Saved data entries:
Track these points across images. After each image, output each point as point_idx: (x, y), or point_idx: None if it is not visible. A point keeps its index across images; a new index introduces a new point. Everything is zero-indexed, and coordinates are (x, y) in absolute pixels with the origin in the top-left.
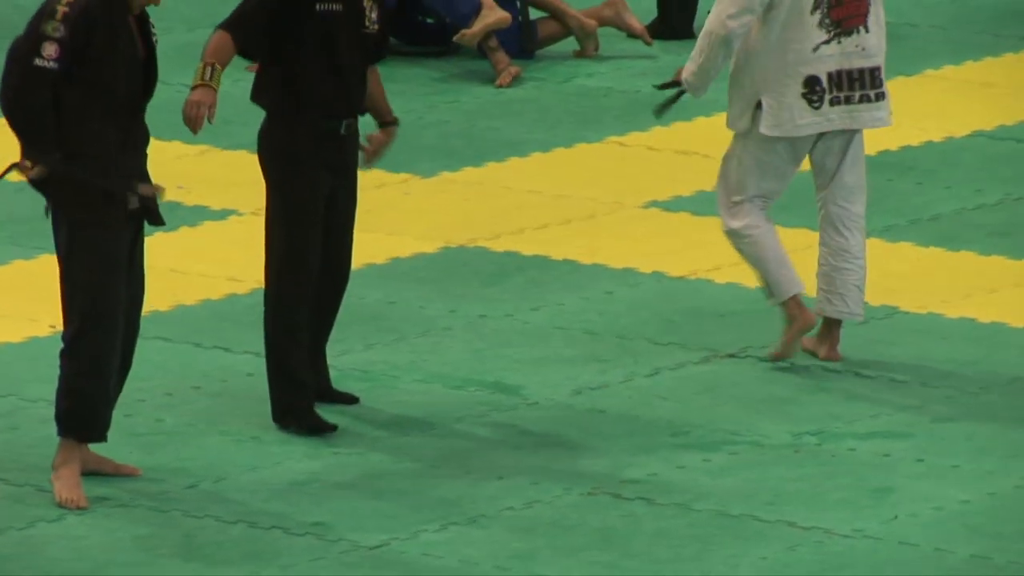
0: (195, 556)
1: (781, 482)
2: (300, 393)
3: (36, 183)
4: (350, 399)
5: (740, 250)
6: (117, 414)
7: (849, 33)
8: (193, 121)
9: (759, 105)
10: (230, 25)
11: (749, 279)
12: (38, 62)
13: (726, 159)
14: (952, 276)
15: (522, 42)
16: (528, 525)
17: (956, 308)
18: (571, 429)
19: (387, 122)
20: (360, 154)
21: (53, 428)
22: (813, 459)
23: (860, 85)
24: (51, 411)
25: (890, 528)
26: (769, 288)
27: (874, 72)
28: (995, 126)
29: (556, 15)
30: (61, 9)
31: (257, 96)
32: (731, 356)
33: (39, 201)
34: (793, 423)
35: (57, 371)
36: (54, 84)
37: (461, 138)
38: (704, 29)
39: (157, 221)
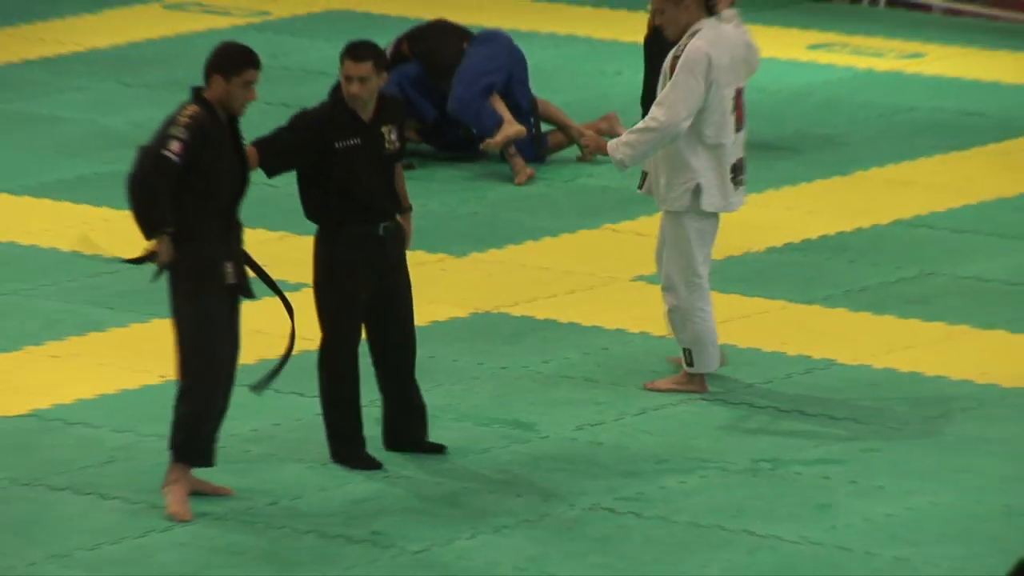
0: (275, 560)
1: (742, 499)
2: (347, 444)
3: (163, 265)
4: (439, 449)
5: (685, 323)
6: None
7: (739, 129)
8: None
9: (697, 187)
10: (261, 144)
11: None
12: (164, 153)
13: (674, 242)
14: (877, 335)
15: (535, 150)
16: (541, 534)
17: (881, 361)
18: (575, 457)
19: (403, 209)
20: None
21: (163, 457)
22: (768, 481)
23: (743, 171)
24: (161, 444)
25: (829, 535)
26: (695, 360)
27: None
28: (912, 215)
29: (562, 128)
30: (183, 119)
31: (307, 214)
32: (702, 399)
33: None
34: (752, 452)
35: (166, 412)
36: (176, 176)
37: (487, 226)
38: (651, 124)
39: (248, 295)
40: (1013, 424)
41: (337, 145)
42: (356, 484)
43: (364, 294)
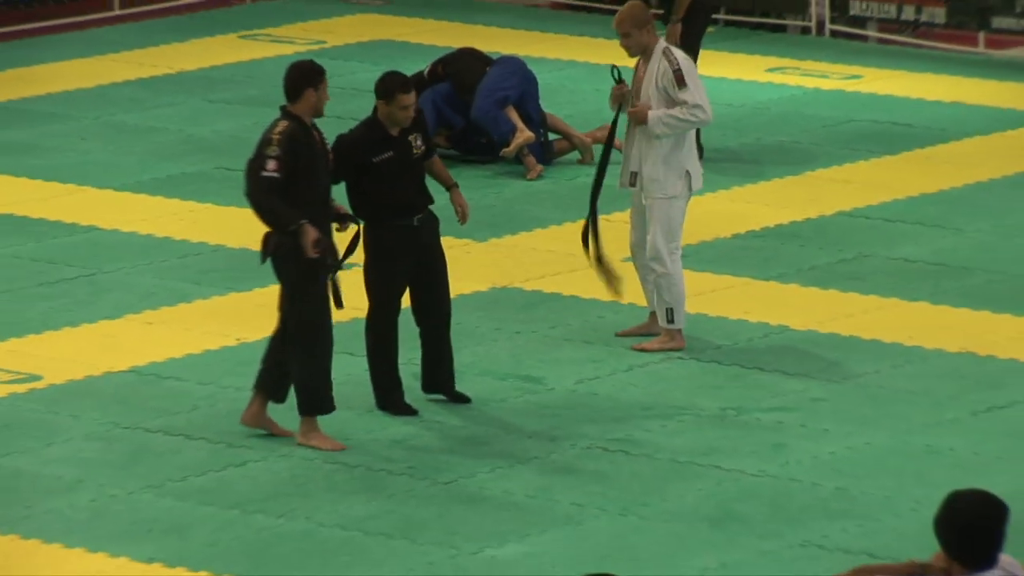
0: (331, 489)
1: (712, 440)
2: (388, 394)
3: (314, 243)
4: (465, 399)
5: (670, 287)
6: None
7: None
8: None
9: (687, 173)
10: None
11: (689, 308)
12: (264, 174)
13: (664, 221)
14: (823, 306)
15: (543, 154)
16: (547, 468)
17: (826, 327)
18: (575, 406)
19: (451, 186)
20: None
21: (238, 405)
22: (733, 425)
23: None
24: (237, 395)
25: (783, 470)
26: (676, 316)
27: None
28: (851, 208)
29: (566, 136)
30: (275, 137)
31: (355, 212)
32: (680, 358)
33: (219, 255)
34: (720, 402)
35: (242, 367)
36: (279, 187)
37: (503, 216)
38: (697, 118)
39: (338, 269)
40: (934, 379)
41: (375, 160)
42: (396, 428)
43: (403, 274)
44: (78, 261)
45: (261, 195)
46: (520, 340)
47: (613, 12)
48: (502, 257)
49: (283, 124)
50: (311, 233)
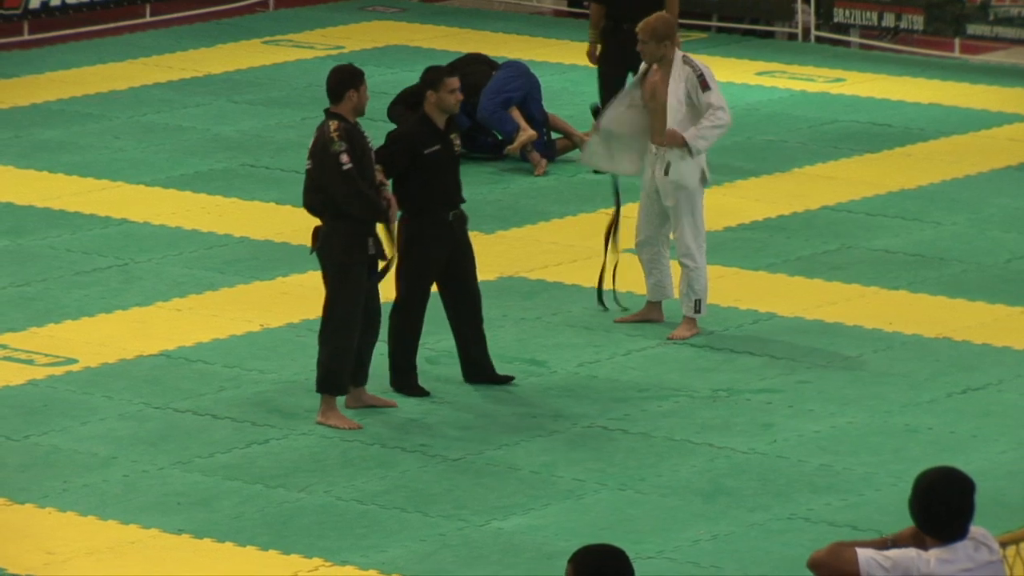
0: (348, 465)
1: (705, 419)
2: (404, 376)
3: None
4: (507, 379)
5: (700, 278)
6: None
7: None
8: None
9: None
10: (380, 160)
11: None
12: (345, 169)
13: (689, 215)
14: (809, 294)
15: (547, 152)
16: (550, 445)
17: (811, 314)
18: (576, 387)
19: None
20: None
21: (261, 387)
22: (724, 405)
23: None
24: (262, 377)
25: (771, 447)
26: (703, 307)
27: None
28: (835, 202)
29: (568, 136)
30: (334, 134)
31: (400, 203)
32: (674, 344)
33: (244, 246)
34: (713, 383)
35: (265, 352)
36: (358, 176)
37: (509, 210)
38: (723, 122)
39: (382, 257)
40: (912, 363)
41: (425, 152)
42: (409, 408)
43: (435, 265)
44: (111, 252)
45: (350, 187)
46: (525, 326)
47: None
48: (508, 248)
49: (334, 123)
50: (395, 206)
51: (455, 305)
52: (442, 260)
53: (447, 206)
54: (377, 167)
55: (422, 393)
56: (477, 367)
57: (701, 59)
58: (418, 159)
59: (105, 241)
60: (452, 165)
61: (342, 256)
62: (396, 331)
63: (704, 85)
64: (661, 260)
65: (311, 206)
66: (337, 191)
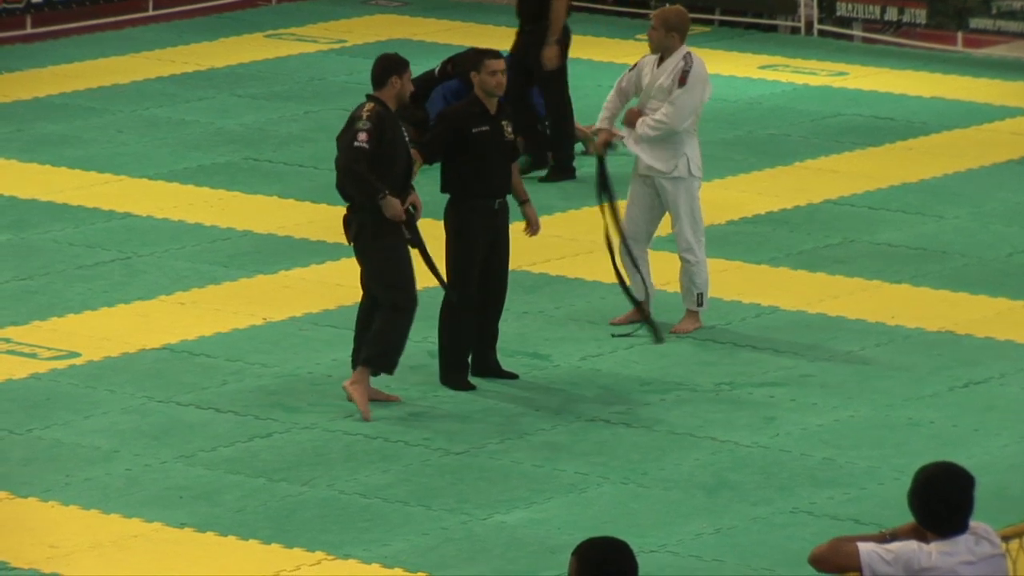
0: (351, 459)
1: (707, 413)
2: (453, 372)
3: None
4: (511, 376)
5: (701, 272)
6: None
7: None
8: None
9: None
10: (421, 146)
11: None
12: (356, 144)
13: (687, 209)
14: (811, 288)
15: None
16: (553, 439)
17: (814, 307)
18: (579, 381)
19: (523, 200)
20: (526, 230)
21: (264, 380)
22: (727, 399)
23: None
24: (264, 371)
25: (774, 441)
26: (705, 300)
27: None
28: (837, 196)
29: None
30: (364, 114)
31: (444, 187)
32: (678, 337)
33: (247, 240)
34: (715, 377)
35: (268, 345)
36: (368, 157)
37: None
38: (669, 122)
39: (416, 245)
40: (915, 356)
41: (474, 131)
42: (412, 402)
43: (480, 252)
44: (114, 245)
45: (353, 163)
46: (527, 320)
47: (613, 13)
48: (511, 242)
49: (371, 105)
50: (395, 204)
51: (483, 297)
52: (484, 248)
53: (492, 193)
54: (414, 150)
55: (470, 388)
56: (484, 361)
57: (704, 53)
58: (466, 139)
59: (108, 235)
60: (502, 150)
61: (380, 236)
62: (447, 324)
63: (682, 80)
64: (645, 258)
65: (341, 188)
66: (342, 158)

▶ [EXERCISE INSTRUCTIONS]: Please print the entries shown above again, exactly, and skip the pictures.

▶ [RESULT]:
Track these points across images. After each image, output each point as point_idx: (x, y), or point_idx: None if it is not visible. A point keeps its index across images; a new index introduces a new point. Everything is zero-indexed, and coordinates are (x, y) in absolute pixels with the origin in the top-left.
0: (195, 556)
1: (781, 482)
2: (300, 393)
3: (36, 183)
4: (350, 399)
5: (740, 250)
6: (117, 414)
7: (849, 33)
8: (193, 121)
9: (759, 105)
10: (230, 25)
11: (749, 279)
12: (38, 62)
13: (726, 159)
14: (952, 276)
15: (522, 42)
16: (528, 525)
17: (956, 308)
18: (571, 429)
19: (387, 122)
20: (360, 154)
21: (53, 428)
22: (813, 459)
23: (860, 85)
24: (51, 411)
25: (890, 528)
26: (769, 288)
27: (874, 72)
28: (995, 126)
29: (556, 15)
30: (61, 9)
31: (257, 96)
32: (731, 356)
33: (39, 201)
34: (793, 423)
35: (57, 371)
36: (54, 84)
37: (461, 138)
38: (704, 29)
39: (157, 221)
0: (275, 560)
1: (742, 499)
2: (347, 444)
3: (163, 265)
4: (439, 449)
5: (685, 323)
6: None
7: (739, 129)
8: None
9: (697, 187)
10: (261, 144)
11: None
12: (164, 153)
13: (674, 242)
14: (877, 335)
15: (535, 150)
16: (541, 534)
17: (881, 361)
18: (575, 457)
19: (403, 209)
20: None
21: (163, 457)
22: (768, 481)
23: (743, 171)
24: (161, 444)
25: (829, 535)
26: (695, 360)
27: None
28: (912, 215)
29: (562, 128)
30: (183, 119)
31: (307, 214)
32: (702, 399)
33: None
34: (752, 452)
35: (166, 412)
36: (176, 176)
37: (487, 226)
38: (651, 124)
39: (248, 295)
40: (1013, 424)
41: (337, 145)
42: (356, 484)
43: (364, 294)
0: (331, 489)
1: (712, 440)
2: (388, 394)
3: (314, 243)
4: (465, 399)
5: (670, 287)
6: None
7: None
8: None
9: (687, 173)
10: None
11: (689, 308)
12: (264, 174)
13: (664, 221)
14: (823, 306)
15: (543, 154)
16: (547, 468)
17: (826, 327)
18: (575, 406)
19: (451, 186)
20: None
21: (238, 405)
22: (733, 425)
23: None
24: (237, 395)
25: (783, 470)
26: (676, 316)
27: None
28: (851, 208)
29: (566, 136)
30: (275, 137)
31: (355, 212)
32: (680, 358)
33: (219, 255)
34: (720, 402)
35: (242, 367)
36: (279, 187)
37: (503, 216)
38: (697, 118)
39: (338, 269)
40: (934, 379)
41: (375, 160)
42: (396, 428)
43: (403, 274)
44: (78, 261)
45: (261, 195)
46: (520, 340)
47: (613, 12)
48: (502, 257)
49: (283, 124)
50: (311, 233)
0: (348, 465)
1: (705, 419)
2: (404, 376)
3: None
4: (507, 379)
5: (700, 278)
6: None
7: None
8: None
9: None
10: (380, 160)
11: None
12: (345, 169)
13: (689, 215)
14: (809, 294)
15: (547, 152)
16: (550, 445)
17: (811, 314)
18: (576, 387)
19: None
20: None
21: (261, 387)
22: (724, 405)
23: None
24: (262, 377)
25: (771, 447)
26: (703, 307)
27: None
28: (835, 202)
29: (568, 136)
30: (334, 134)
31: (400, 203)
32: (674, 344)
33: (244, 246)
34: (713, 383)
35: (265, 352)
36: (358, 176)
37: (509, 210)
38: (723, 122)
39: (382, 257)
40: (912, 363)
41: (425, 152)
42: (409, 408)
43: (435, 265)
44: (111, 252)
45: (350, 187)
46: (525, 326)
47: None
48: (508, 248)
49: (334, 123)
50: (395, 206)
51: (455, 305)
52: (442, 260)
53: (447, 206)
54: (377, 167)
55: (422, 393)
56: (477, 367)
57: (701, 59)
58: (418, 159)
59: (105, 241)
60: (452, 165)
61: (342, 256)
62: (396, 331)
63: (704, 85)
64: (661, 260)
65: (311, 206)
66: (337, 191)
0: (351, 459)
1: (707, 413)
2: (453, 372)
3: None
4: (511, 376)
5: (701, 272)
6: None
7: None
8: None
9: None
10: (421, 146)
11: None
12: (356, 144)
13: (687, 209)
14: (811, 288)
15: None
16: (553, 439)
17: (814, 307)
18: (579, 381)
19: (523, 200)
20: (526, 230)
21: (264, 380)
22: (727, 399)
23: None
24: (264, 371)
25: (774, 441)
26: (705, 300)
27: None
28: (837, 196)
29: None
30: (364, 114)
31: (444, 187)
32: (678, 337)
33: (247, 240)
34: (715, 377)
35: (268, 345)
36: (368, 157)
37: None
38: (669, 122)
39: (416, 245)
40: (915, 356)
41: (474, 131)
42: (412, 402)
43: (480, 252)
44: (114, 245)
45: (353, 163)
46: (527, 320)
47: (613, 13)
48: (511, 242)
49: (371, 105)
50: (395, 204)
51: (483, 297)
52: (484, 248)
53: (492, 193)
54: (414, 150)
55: (470, 388)
56: (484, 361)
57: (704, 53)
58: (466, 139)
59: (108, 235)
60: (502, 150)
61: (380, 236)
62: (447, 324)
63: (682, 80)
64: (645, 258)
65: (341, 188)
66: (342, 158)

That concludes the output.